6  Effective integrated housing development could be achieved through partnerships with Registered Social Landlords or by allowing developers to build an appropriate range of starter homes utilising reduced values for land allocated for affordable housing.

7  Integrated design of all housing elements in a development should be encouraged, as should phased and orderly building programmes.

8  To ensure consistency of practice across Scotland in achieving their objectives, the Scottish Executive should direct rather than guide local authorities on these key aspects of delivering affordable housing effectively.

It is evident that there is a need for guidance to be drawn up with a view to ensuring that a standard approach is applied across Scotland and that house builders know what local authorities can reasonably expect of them. It is equally evident, given the fact that all concerned are very largely dependent on the private house building industry for the provision of affordable housing, that the industry should be involved with representatives of the Scottish Executive, local authorities and Communities Scotland in the drafting of the required guidance. To that end Homes for Scotland is encouraged by the willingness of the Scottish Executive to engage with Homes for Scotland in these matters.

The provision of affordable housing is not simply a planning matter. Housing finance also comes into the equation.

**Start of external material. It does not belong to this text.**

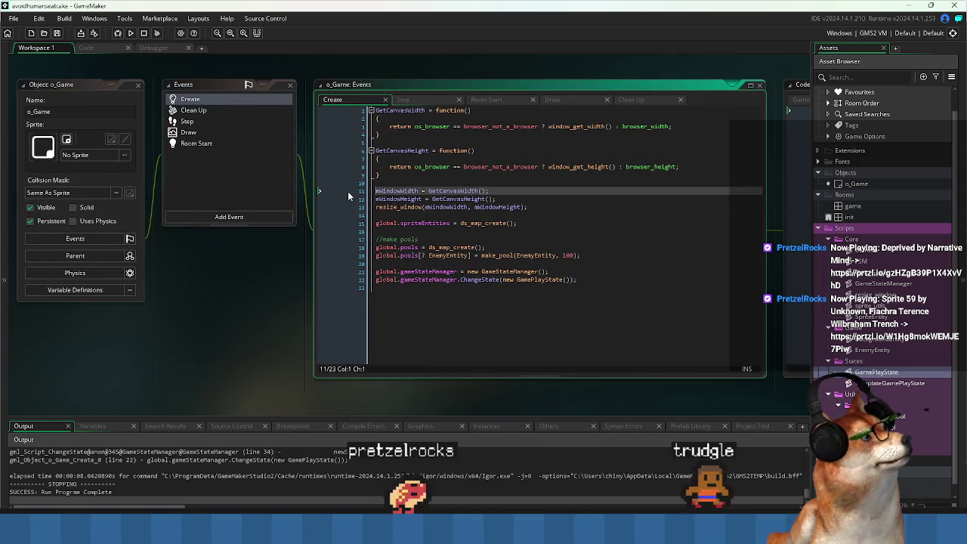
left_click(117, 34)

Homes for Scotland has noted that, because of restrictions on the finance available, the provision of affordable housing by registered social landlords will be confined to a few priority areas identified by Communities Scotland. Outwith the priority areas affordable housing should encompass low cost market, or subsidised, housing irrespective of tenure.

Demand side issues in Scotland

Homes for Scotland has noted with interest the view that the problems in England and Wales relate in the main to supply side issues. While uncertainty over supply causes major difficulties in Scotland there are parts of the country where demand side issues cloud the debate.

In pressurised housing markets an unresolved debate about “exporting” demand is used by planning authorities to delay supply side decisions. For example in Edinburgh (which faces house price inflation similar to the South-east of England) and the Lothians there is a considerable debate about the extent to which demand should be “exported” to the northern part of the Scottish Borders area, into Central Scotland or north of the Forth Estuary into Fife. This inconclusive debate is used to frustrate supply side decisions. A similar situation exists in the Aberdeen area.